K-SHELL IONIZATION CROSS-SECTIONS OF AL, SI, S, CA, AND ZN FOR OXYGEN IONS IN THE ENERGY-RANGE 1.1-8 MEV

K-shell ionization cross sections induced by 1.1-8-MeV oxygen ions in Al, Si, S, Ca, and Zn were measured using different target thicknesses. The cross sections for vanishingly thin and for charge-equilibrium targets were obtained by extrapolation. The experimental results are compared to the perturbed stationary-state approximation with energy-loss, Coulomb, and relativistic corrections (ECPSSR) cross sections [Brandt and Lapicki, Phys.

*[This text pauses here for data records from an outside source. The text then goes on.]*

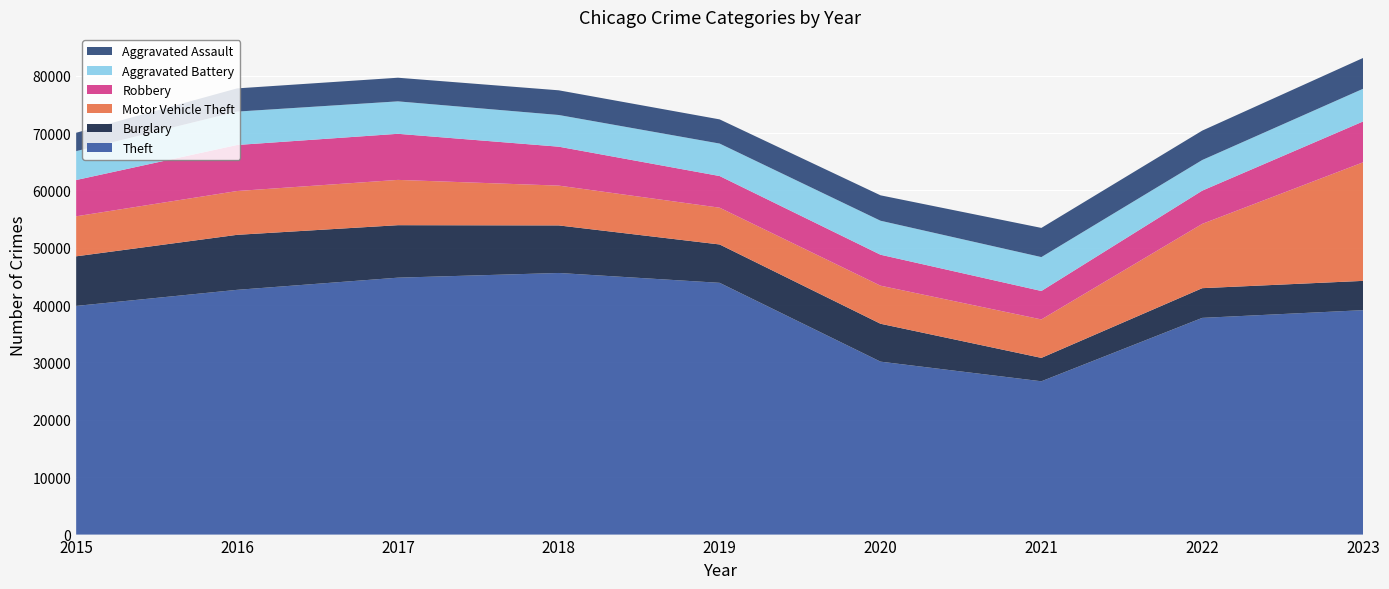

Reading left to right, what are all the values shown in this chart?

Theft: 39863	42666	44788	45606	43888	30147	26726	37778	39125
Burglary: 8646	9589	9150	8292	6689	6609	4078	5180	5105
Motor Vehicle Theft: 6979	7637	7896	6938	6410	6635	6704	11210	20670
Robbery: 6322	8026	8035	6787	5519	5397	4958	5793	7124
Aggravated Battery: 5034	5821	5656	5524	5660	5927	5908	5338	5697
Aggravated Assault: 3205	4047	4119	4303	4216	4429	5089	5126	5372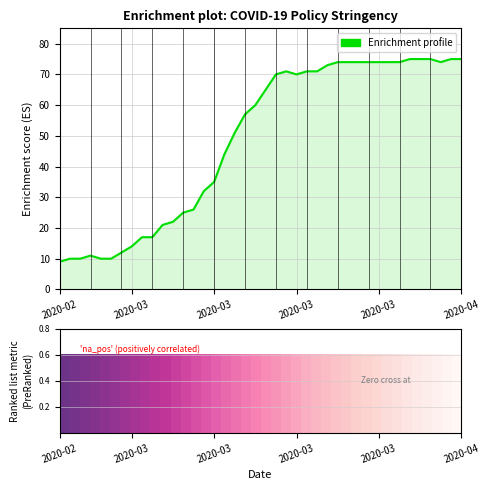

What is the difference between the maximum and minimum values?

66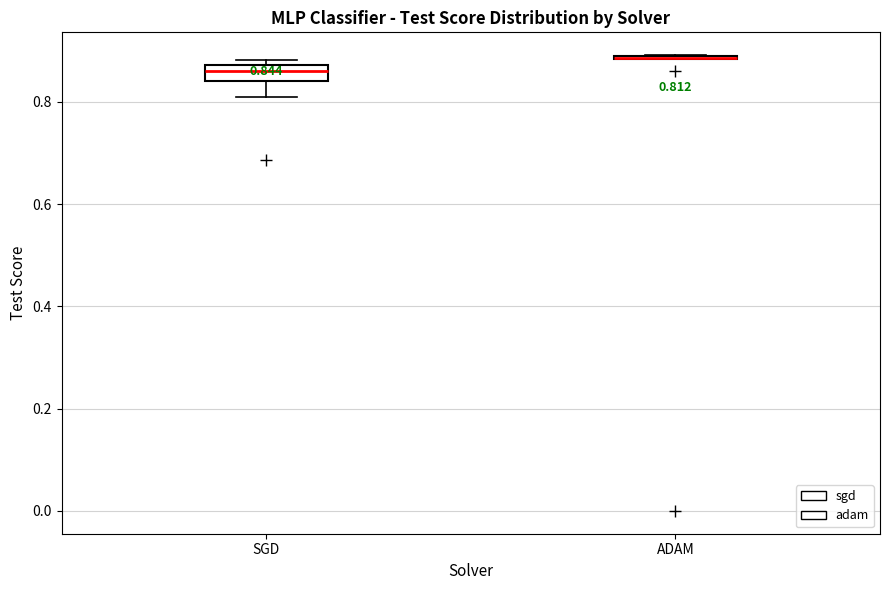

Which box is the tallest, from its lower edge to its upper edge?

SGD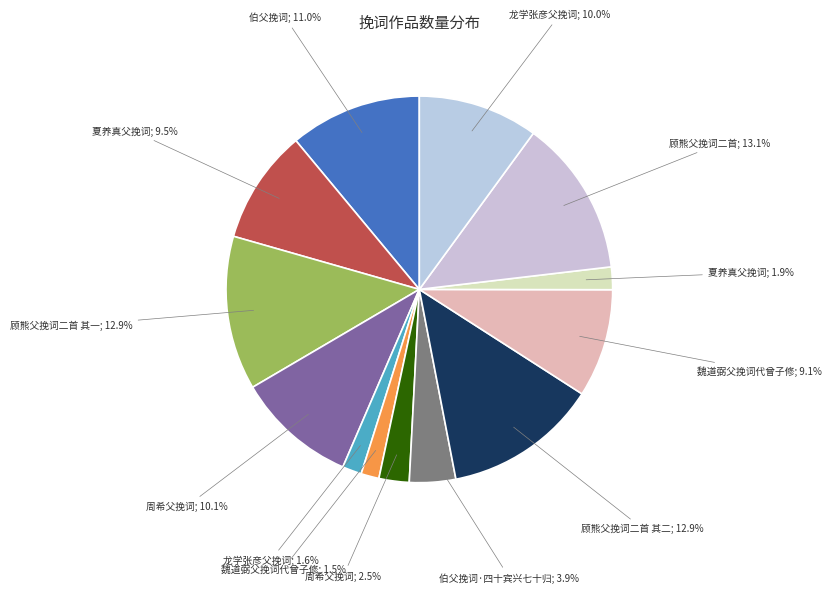

How many segments does this pie chart have?

13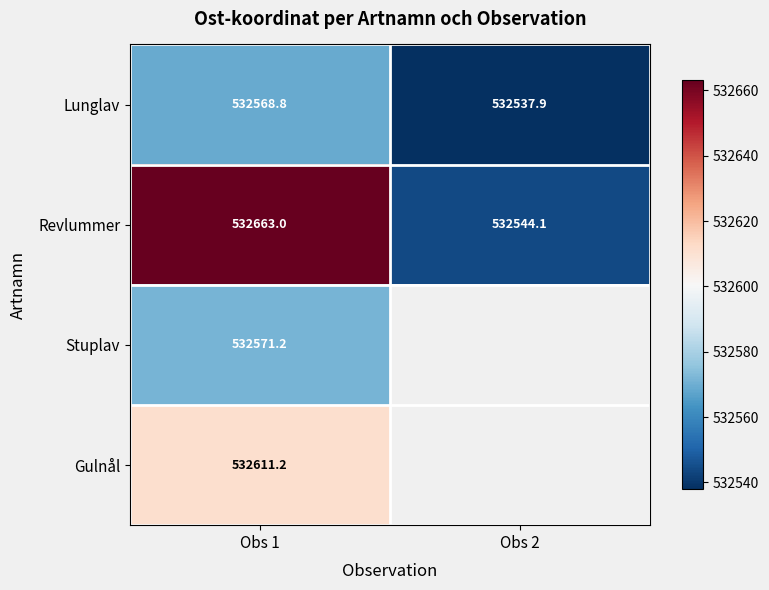

The value of Revlummer at Obs 2 is 532544.1. True or false?

True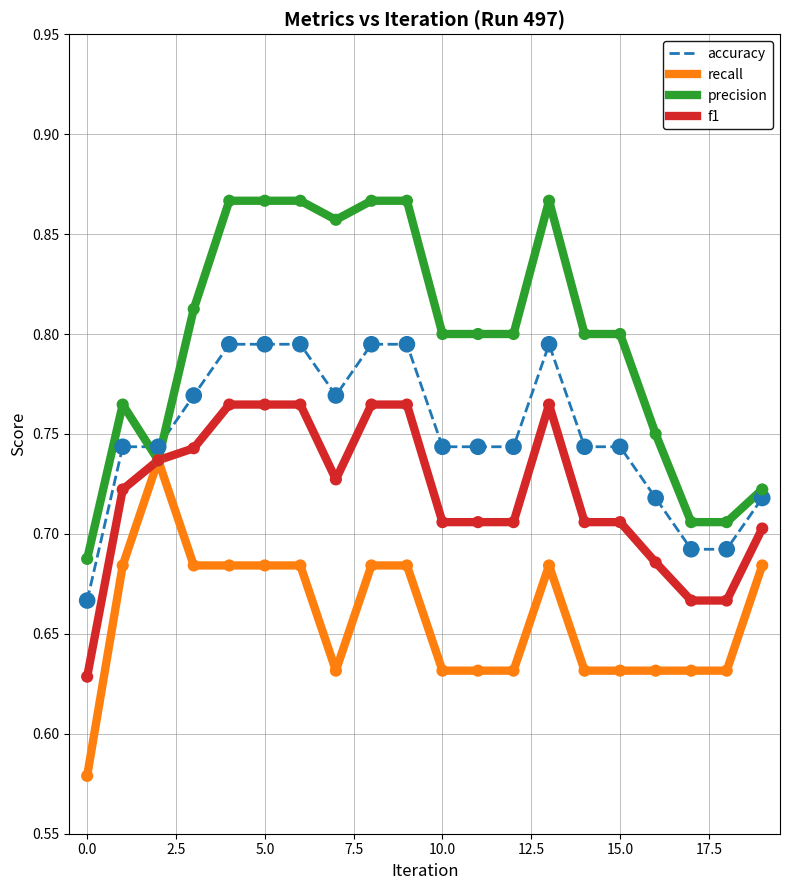

At how many categories does at least one series exceed 0?

20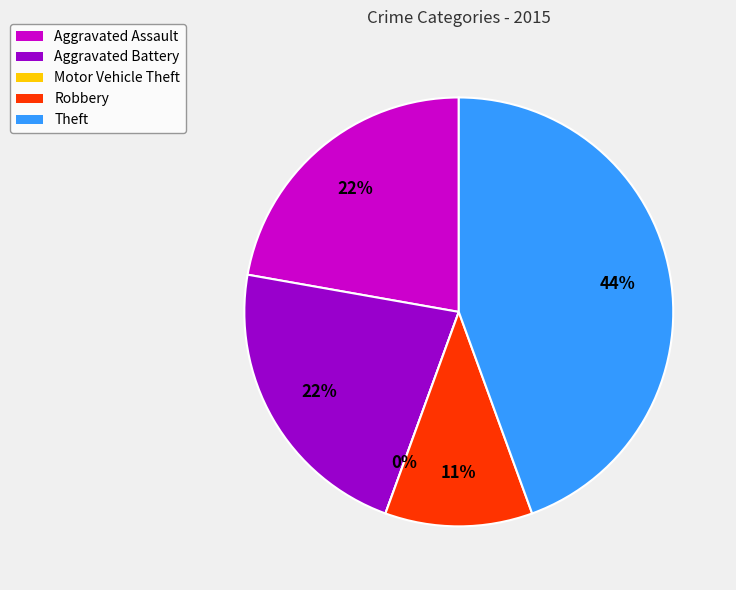

The Robbery slice represents 11% of the pie. True or false?

True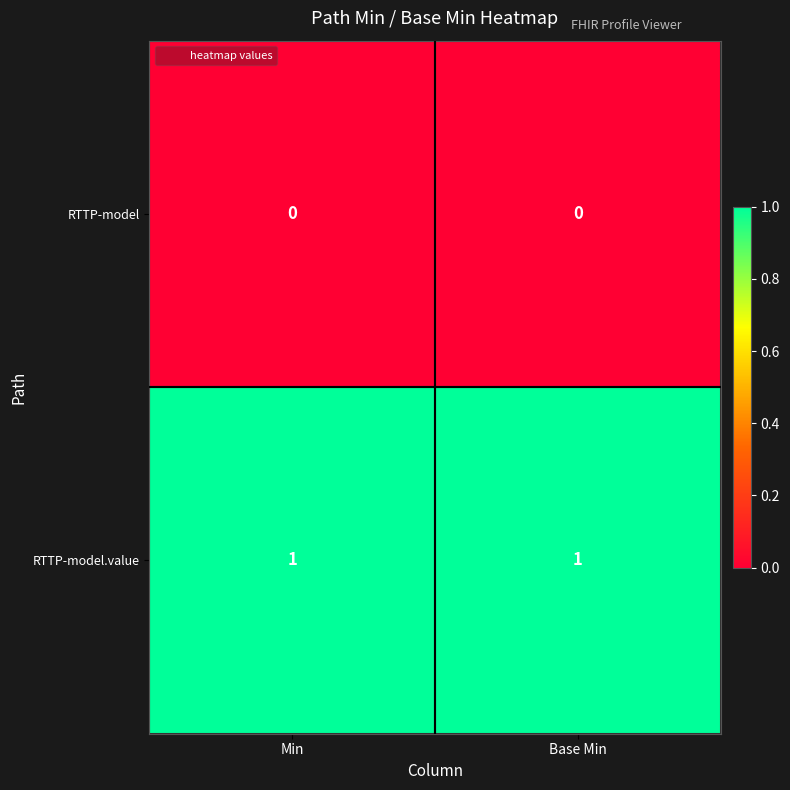

What is the spread (max minus min) of values at Base Min?

1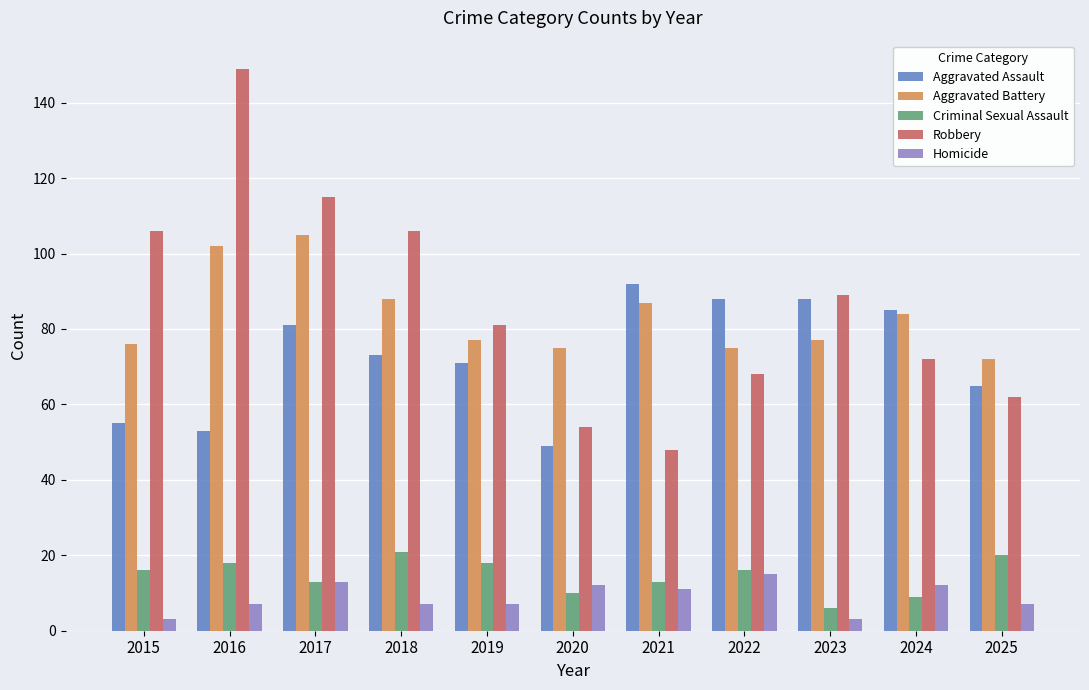

Reading right to left, what are all the values shown in this chart?

Aggravated Assault: 65	85	88	88	92	49	71	73	81	53	55
Aggravated Battery: 72	84	77	75	87	75	77	88	105	102	76
Criminal Sexual Assault: 20	9	6	16	13	10	18	21	13	18	16
Robbery: 62	72	89	68	48	54	81	106	115	149	106
Homicide: 7	12	3	15	11	12	7	7	13	7	3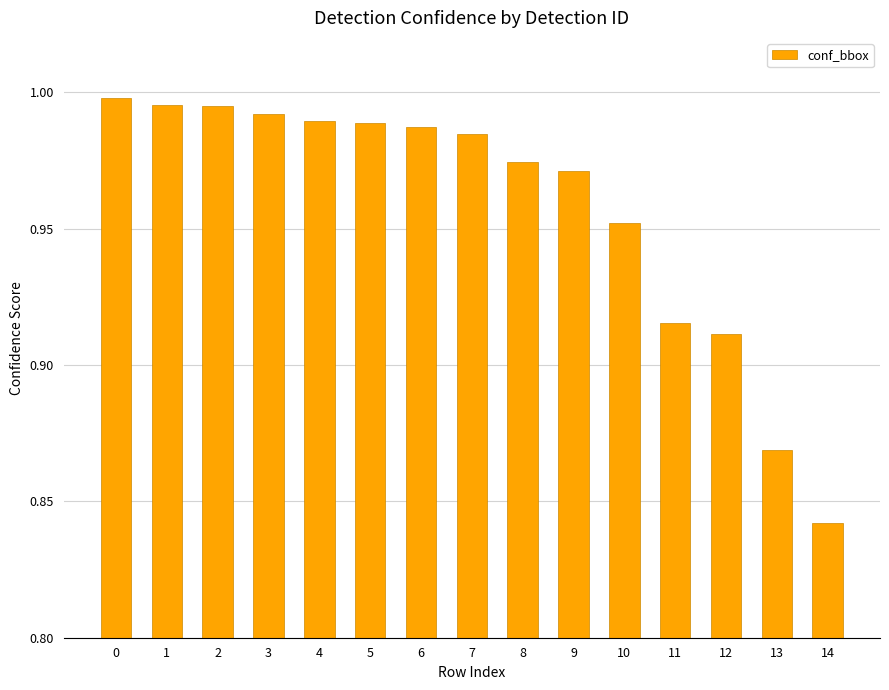

Where is the data nearest to the value 0?

14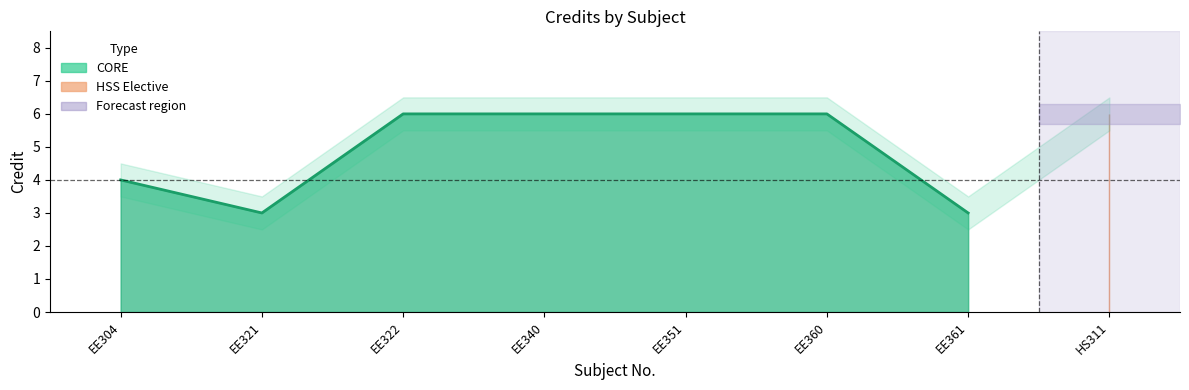

What is the sum of the values at EE360 and EE321?

9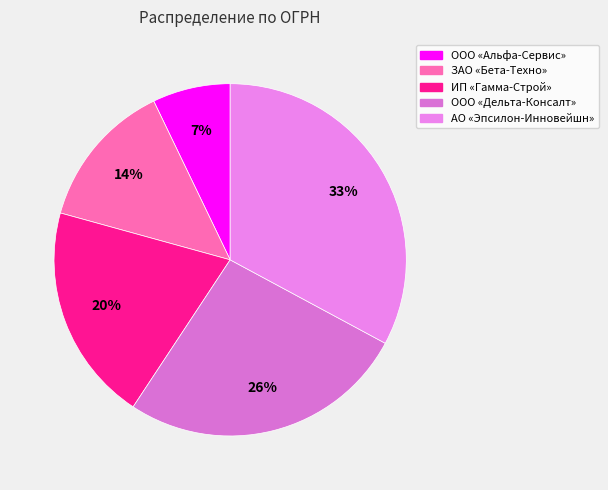

Rank the categories by value from highest to lowest.

АО «Эпсилон-Инновейшн», ООО «Дельта-Консалт», ИП «Гамма-Строй», ЗАО «Бета-Техно», ООО «Альфа-Сервис»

Rev. A 23, 1717 (1981)], to the modification of the ECPSSR theory (MECPSSR) [Benka, Geretschlager, and Paul, J Phys. (Paris) Collq. Suppl. 12, C9-251 (1987)], to the theory for direct Coulomb ionization of the 1s-sigma molecular orbital [Montenegro and Sigaud, J. Phys. B 18 299 (1985)], and to several semiclassical approximation codes using either the united atom binding procedure or the variational approach of Andersen et al. [Nucl. Instrum. Methods 192, 79 (1982)]. The cross sections were also compared to the statistical molecular-orbital theory of inner-shell ionization for (nearly) symmetric atomic collisions [Mittleman and Wilets, Phys. Rev. 154, 12 (1967)]. For fast collisions (xi approximately 1), the ionization cross sections are well reproduced by theories for direct Coulomb ionization. For slower collisions (xi < 1), the experimental cross sections are systematically higher than the direct-ionization values, but they agree satisfactorily with the summed cross sections for direct Coulomb ionization and for molecular-orbital ionization. Best agreement (within a factor of 2) was found for the sums of MECPSSR and statistical cross sections.